我正在使用条件变分自动编码器进行预测,我的标签是 [1,100, 200, 5, 17],当我运行模型时,我的损失激增,达到了 nan。我没有规范化标签的数据。我在两个分布和对数似然之间使用 kl 散度如下:
def KL(mu_r,log_var_r,mu_q,log_var_q):
"""Gaussian KL divergence"""
sigma_q = torch.exp(0.5 * (log_var_q)) #2
sigma_r = torch.exp(0.5 * (log_var_r)) #1
t1 = torch.log(sigma_q/sigma_r)
t2 = torch.square(sigma_r)/torch.square(sigma_q)
t3 = torch.square(mu_r - mu_q)/torch.square(sigma_q)
kl_loss = torch.sum(t1 + 0.5 * t2 + 0.5 * t3, dim=1) - 0.5*t1.size(1)
return kl_loss
def log_lik(par, mu, log_var):
"""Gaussian log-likelihood """
par = par.view(-1,1).float()
mu = mu.view(-1,1).float()
log_var = log_var.view(-1,1).float()
sigma_square = torch.square(torch.exp(0.5*(log_var)))
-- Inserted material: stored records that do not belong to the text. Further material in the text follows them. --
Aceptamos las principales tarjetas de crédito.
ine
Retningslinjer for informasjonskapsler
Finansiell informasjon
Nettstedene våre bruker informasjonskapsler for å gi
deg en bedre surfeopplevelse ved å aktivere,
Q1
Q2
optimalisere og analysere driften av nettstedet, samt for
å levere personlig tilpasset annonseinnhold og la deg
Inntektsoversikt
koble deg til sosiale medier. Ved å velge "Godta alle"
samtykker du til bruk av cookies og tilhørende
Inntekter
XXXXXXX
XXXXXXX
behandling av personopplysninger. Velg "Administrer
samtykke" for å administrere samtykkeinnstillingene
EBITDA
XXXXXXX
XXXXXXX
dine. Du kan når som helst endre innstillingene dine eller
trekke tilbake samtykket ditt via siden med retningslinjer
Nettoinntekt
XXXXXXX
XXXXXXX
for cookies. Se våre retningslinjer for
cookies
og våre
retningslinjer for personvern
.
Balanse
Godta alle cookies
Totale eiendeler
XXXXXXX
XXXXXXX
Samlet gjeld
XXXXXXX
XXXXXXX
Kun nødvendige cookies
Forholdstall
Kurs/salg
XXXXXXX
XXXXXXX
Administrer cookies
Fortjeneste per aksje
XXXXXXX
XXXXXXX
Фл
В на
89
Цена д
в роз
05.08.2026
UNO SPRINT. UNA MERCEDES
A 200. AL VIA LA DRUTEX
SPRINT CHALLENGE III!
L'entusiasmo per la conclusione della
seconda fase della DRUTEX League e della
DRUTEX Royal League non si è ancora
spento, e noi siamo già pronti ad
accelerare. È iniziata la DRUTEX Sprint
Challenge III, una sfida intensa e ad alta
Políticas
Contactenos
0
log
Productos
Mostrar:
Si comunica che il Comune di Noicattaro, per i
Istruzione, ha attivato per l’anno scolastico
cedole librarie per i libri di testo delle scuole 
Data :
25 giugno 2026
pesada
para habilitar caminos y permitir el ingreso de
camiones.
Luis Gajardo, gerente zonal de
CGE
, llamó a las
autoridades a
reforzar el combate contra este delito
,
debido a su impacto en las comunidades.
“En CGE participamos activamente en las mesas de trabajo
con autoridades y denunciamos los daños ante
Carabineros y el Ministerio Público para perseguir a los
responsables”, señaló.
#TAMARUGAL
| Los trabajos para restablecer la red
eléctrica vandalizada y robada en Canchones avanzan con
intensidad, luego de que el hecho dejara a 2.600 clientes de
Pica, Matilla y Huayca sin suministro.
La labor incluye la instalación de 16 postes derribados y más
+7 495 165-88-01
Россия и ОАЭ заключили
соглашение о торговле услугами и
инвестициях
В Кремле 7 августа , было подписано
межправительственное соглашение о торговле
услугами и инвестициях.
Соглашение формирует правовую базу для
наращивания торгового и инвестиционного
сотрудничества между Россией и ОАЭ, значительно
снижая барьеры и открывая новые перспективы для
lo = -0.5*torch.sum((torch.log(2*np.pi*sigma_square) + torch.square(par-mu)/sigma_square),dim=1)/par.size(1)
return lo
我还为我的模型的每个批次使用以下函数。 有人可以帮我吗?
def train_batch(model, optimizer, device, batch, labels):
model.train()
optimizer.zero_grad()
length = float(batch.size(0))
mu_x, log_var_x, mu_q, log_var_q, mu_r, log_var_r = model(batch,labels)
# get the loss funtion
kl_loss_b = KL(mu_r,log_var_r,mu_q,log_var_q
L_loss_b = log_lik(labels, mu_x, log_var_x)
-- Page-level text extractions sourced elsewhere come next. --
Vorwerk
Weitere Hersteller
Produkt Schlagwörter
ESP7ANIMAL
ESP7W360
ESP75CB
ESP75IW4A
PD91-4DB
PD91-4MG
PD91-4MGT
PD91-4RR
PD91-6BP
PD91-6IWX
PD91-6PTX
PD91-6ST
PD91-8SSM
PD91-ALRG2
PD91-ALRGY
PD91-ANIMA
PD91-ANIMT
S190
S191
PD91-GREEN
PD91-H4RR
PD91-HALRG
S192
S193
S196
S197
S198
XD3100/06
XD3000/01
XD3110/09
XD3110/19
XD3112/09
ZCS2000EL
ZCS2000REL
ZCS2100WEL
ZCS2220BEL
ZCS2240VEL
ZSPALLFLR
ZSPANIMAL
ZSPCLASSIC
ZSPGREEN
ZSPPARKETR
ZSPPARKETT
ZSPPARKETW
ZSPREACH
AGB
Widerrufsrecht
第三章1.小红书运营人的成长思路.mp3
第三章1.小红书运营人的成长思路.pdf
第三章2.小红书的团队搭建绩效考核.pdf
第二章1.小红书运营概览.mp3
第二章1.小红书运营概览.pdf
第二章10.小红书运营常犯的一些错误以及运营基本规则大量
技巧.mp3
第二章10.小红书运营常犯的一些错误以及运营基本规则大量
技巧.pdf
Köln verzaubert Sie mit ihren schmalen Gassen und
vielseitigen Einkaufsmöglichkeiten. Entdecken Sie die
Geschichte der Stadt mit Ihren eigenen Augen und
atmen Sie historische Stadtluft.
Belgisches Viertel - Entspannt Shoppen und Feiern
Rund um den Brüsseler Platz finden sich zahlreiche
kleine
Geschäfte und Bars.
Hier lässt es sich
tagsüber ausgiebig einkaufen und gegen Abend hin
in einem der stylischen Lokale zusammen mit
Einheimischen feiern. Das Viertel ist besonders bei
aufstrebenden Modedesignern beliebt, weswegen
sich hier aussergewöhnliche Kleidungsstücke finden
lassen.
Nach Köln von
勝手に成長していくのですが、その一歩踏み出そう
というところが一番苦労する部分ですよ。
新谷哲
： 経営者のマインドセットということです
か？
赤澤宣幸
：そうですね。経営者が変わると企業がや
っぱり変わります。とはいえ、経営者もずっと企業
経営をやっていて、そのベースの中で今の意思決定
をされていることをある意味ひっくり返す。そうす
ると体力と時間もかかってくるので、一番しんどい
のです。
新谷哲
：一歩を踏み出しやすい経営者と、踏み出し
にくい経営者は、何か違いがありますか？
L_loss = torch.sum(L_loss_b)
kl_loss = torch.sum(kl_loss_b)
loss = -(L_loss - kl_loss)/length
loss.backward()
# update the weights
optimizer.step()
# add for validation
return loss, kl_loss/length, L_loss/length
我认为
t1
是不稳定的,它将两个大数相除。t1 = (0.5 * log_var_q) - (0.5 * log_var_r)